Thursday, July 29, 2010

Thought Record


This is what a thought record looks like. This is the last one that I did and that I feel comfortable sharing with you. In the first column you write down what the situation is. What happened that led to the unpleasant emotion.

In the second column you say what emotion you are feeling. Sad, angry, anxious, etc., and you give it a number. On a scale of 1 to 10 how strong is that emotion.

In the third column you write down the automatic thoughts you are telling yourself because of the situation. Then you give those thoughts a number too. On a scale of 1 to 10 how much do you really believe those thoughts.

In the fourth column you write down a more rational response to the situation or what is really the truth. Then you give this a number too. On a scale of 1 to 10 how much do you believe the rational response. This is my favorite part because it really does work for me. It helps me fight those automatic thoughts that I have about myself that bring me down.

In the last column you re-rate your belief in the automatic thought. Then you write down the emotion you are feeling after you have done the thought record, and rate that emotion as well.

I really enjoy doing these because I feel so much better after I complete the thought record. I think everyone could benefit from doing this. We all have situations that come up that create negative thoughts and feelings, and this helps you to take a step back and see things differently. I've tried doing this in my head as well, but it doesn't work very good for me. I always feel better after writing everything out though, and I hope it will work for you too. Have a happy thoughtful day!

Monday, July 26, 2010

MOODY MONDAY

6 Brown Darn it! Oh well. Just a little more moody than last week. I think I've been thinking and worrying too much over the last week. I need to be better at catching my negative thoughts, so that I can do thought records because those really help me. I'll show you what a thought record looks like on another day. For now I need to go to bed and hopefully dream about the color YELLOW.

Thursday, July 22, 2010

Wordle

I was bored. Click to see my wordle.
Wordle: Postpartum Journey

Monday, July 19, 2010

Moody Monday

So I was thinking maybe this would be a good way for me to make sure I post at least once a week. I would like to keep track of my moods and how I have been feeling. So on Mondays I will tell you exactly how I feel.
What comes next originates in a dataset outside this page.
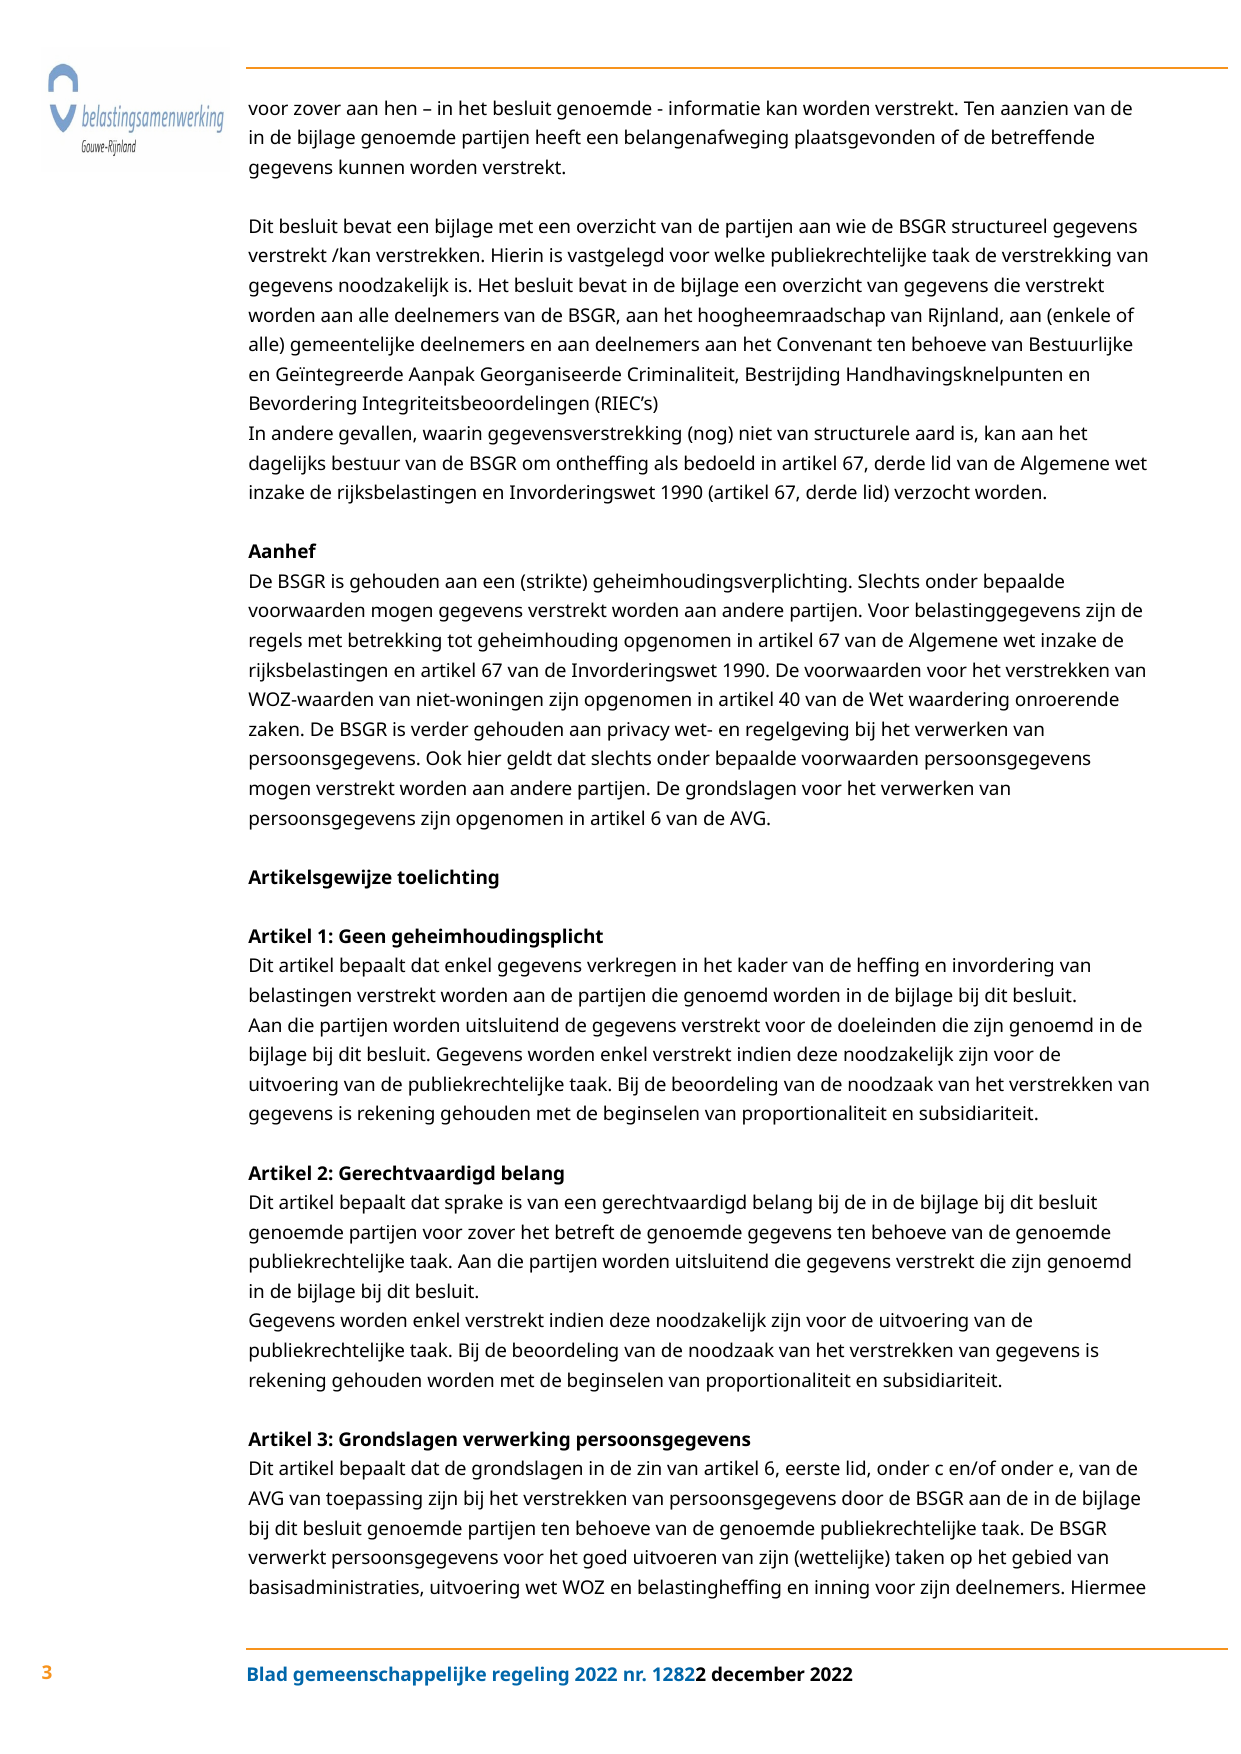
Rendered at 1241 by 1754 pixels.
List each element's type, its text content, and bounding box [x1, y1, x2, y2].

I know it seems backwards but 1 yellow is the best mood, and 10 black is the worst. I'm not planning on any tens, but if a ten does show up send dark chocolate and flowers my way please. And the results are in. Drum roll please . . . . . . . . . .
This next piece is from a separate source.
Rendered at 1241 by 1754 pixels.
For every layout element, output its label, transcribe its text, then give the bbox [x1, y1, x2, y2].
4 PINK. Not to bad. It would be lower if I didn't feel like I have had the flu for the past several days, but I'll take it. I switched one of my medications last week and I can already feel a huge difference. I know I'm headed in the right direction. Pink's a nice color, but it's not yellow. When I can consistently stay at a yellow for 4 weeks in a row than I am going to reward myself with a photo shoot with my children. I've already talked to the photographer about what I want and I'm so excited. I've missed out on a lot over the past 4 years, and I can't wait to see myself become the mom I've always known I can be. Cheesy yes. Sorry no!

Tulips Roses It's All the Same

This is my cute brother Brian. He just got home from serving a mission for our church down in the jungles of Brazil. The other two people in the picture are my cute sister Susan and her cute daughter Vie. The other night I was visiting with Brian about life and the things that have been going on while he has been gone for two years. I felt like I should share this part of my life with him because like I said I'm not hiding behind this anymore. I even recently told my mother in law. HUGE! My family is so important to me and especially my brothers and sisters. We've been through a lot together and have always been there to help and support each other in our trials and this shouldn't be any different. So I told my brother about this blog of mine, and he said that he would read it.




Last Tuesday I had therapy and it went kinda crappy. I wasn't able to gather my thoughts together and express what I was thinking. My therapist kept saying stop shrugging your shoulders we are beyond shoulder shrugging. So I would spit out words and broken thoughts, but it wasn't what I was really feeling. I left my appointment feeling down on myself. Which I recognize is just my old way of thinking. I really am trying to think more optimistically:)

I would just like to say thanks to my sisters and sister in laws who are always willing to watch my children while I have my appointments. They have been lifesavers to me. On this day it was Susan who came over to watch my kids while I was gone, and then she continued to hang out with me after I got home. So I'm home visiting with Susan trying to not be sad and Brian shows up with these. A dozen yellow roses. He said, "I don't even know what tulips are, so I got you these and they are yellow."


On my side bar you will see that happy things to me are tulips and the color yellow. Brian told me that he read my blog and that it made him cry and he couldn't sleep all night. I hugged him and fought back tears. He told me he was proud of me and that I AM doing a good job. He said lots of nice things to me and I took it. I believed what he was saying, and I quit feeling sorry for myself. Then we went to Barros and had a lovely black olive pizza. It was delicious! I love my brothers and sisters. The End.